Failure to help nurses `a disgrace'
13.03.2008

THE Queensland Government has ordered a statewide audit of security for nurses accommodation following the rape of a nurse on Mabuiag Island in the Torres Strait, and condemned its health department for failing to act on an internal risk assessment into employee housing that was completed more than a year ago.
Two days after The Australian revealed the case of the 27-year-old nurse and the damning contents of the internal report, Health Minister Stephen Robinson yesterday described the health department's failure to act on the departmental review of health facilities on Torres Strait islands as ``unacceptable'' and ``disgraceful''.
In Parliament yesterday, Mr Robinson tabled the 16-month-old internal report, which found virtually all health services almost unliveable, with the risk to the occupier described as ``very high'' or ``extreme''.
Mr Robinson said the report had sat on a bureaucrat's desk and was not acted on, which was ``unacceptable''.
The report found the facility on Mabuiag Island had no running water, intermittent power, no water to flush toilets, no locks on doors or windows, no screens and a broken security system.

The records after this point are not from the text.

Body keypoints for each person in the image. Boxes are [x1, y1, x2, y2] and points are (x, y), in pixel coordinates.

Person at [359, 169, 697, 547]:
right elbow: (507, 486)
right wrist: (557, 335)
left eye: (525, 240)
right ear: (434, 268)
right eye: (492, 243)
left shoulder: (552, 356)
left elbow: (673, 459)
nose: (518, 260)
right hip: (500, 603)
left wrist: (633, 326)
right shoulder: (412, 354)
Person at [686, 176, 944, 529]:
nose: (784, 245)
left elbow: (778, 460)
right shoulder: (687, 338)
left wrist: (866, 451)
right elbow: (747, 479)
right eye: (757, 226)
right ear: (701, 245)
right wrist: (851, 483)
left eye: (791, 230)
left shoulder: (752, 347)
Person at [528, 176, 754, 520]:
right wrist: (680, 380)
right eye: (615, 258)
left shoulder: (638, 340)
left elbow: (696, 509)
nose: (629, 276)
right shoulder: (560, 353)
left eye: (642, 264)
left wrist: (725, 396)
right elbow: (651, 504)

Yet the 27-year-old nurse from Sydney was sent there to work on her own, and after she was sexually assaulted at 3am on February 5, was told by her director of nursing on Thursday Island that she should ``put it behind'' her and get back to work.
Queensland Health offered no assistance or even a medical examination to the rape victim, and her partner had to pay $800 to charter a plane to get her back to Thursday Island.
Mr Robinson told parliament yesterday he had ordered a statewide audit of all health facilities and accommodation.
``I say to my organisation today -- learn from this,'' he said. ``This is clearly unacceptable. There is an obligation upon managers to look after their workers.
``Clearly, the contents of this report show that the matter was not being attended to in a satisfactory manner.
``That is why I have today directed my director-general to undertake a statewide review so that we get to the bottom of this issue.''
Mr Robinson gave an assurance that the many defects in health centre facilities were being addressed, but a check by the Nurses Union revealed that this was not the case.
Instead, officers from QBuild, which manages publicly owned properties, are asking nurses to resubmit lists of faults, or sending officers to check premises they know are abysmal.
``For crying out loud, Queensland Health did an assessment in 2006 and those issues are still relevant,'' union secretary Gay Hawksworth said yesterday. ``The repair people can start working on that list -- it is not rocket science. At least three crews, each containing a carpenter, electrician, plumber and locksmith, should be dispatched immediately to the Torres Strait to do a blitz of all the sites.
``Our members also want at least two nurses on site at all times at each island facility. This is sound practice in terms of both occupational health and safety and clinical care.''
The remote area nurses have given the Queensland Government until March 28 to bring all their working and living facilities up to an acceptable standard or they will refuse to stay on the islands.
Instead, they will provide a medical service only on a fly-in/fly-out clinic basis.
Ms Hawksworth said the Torres Strait nurses would meet again by teleconference on Tuesday.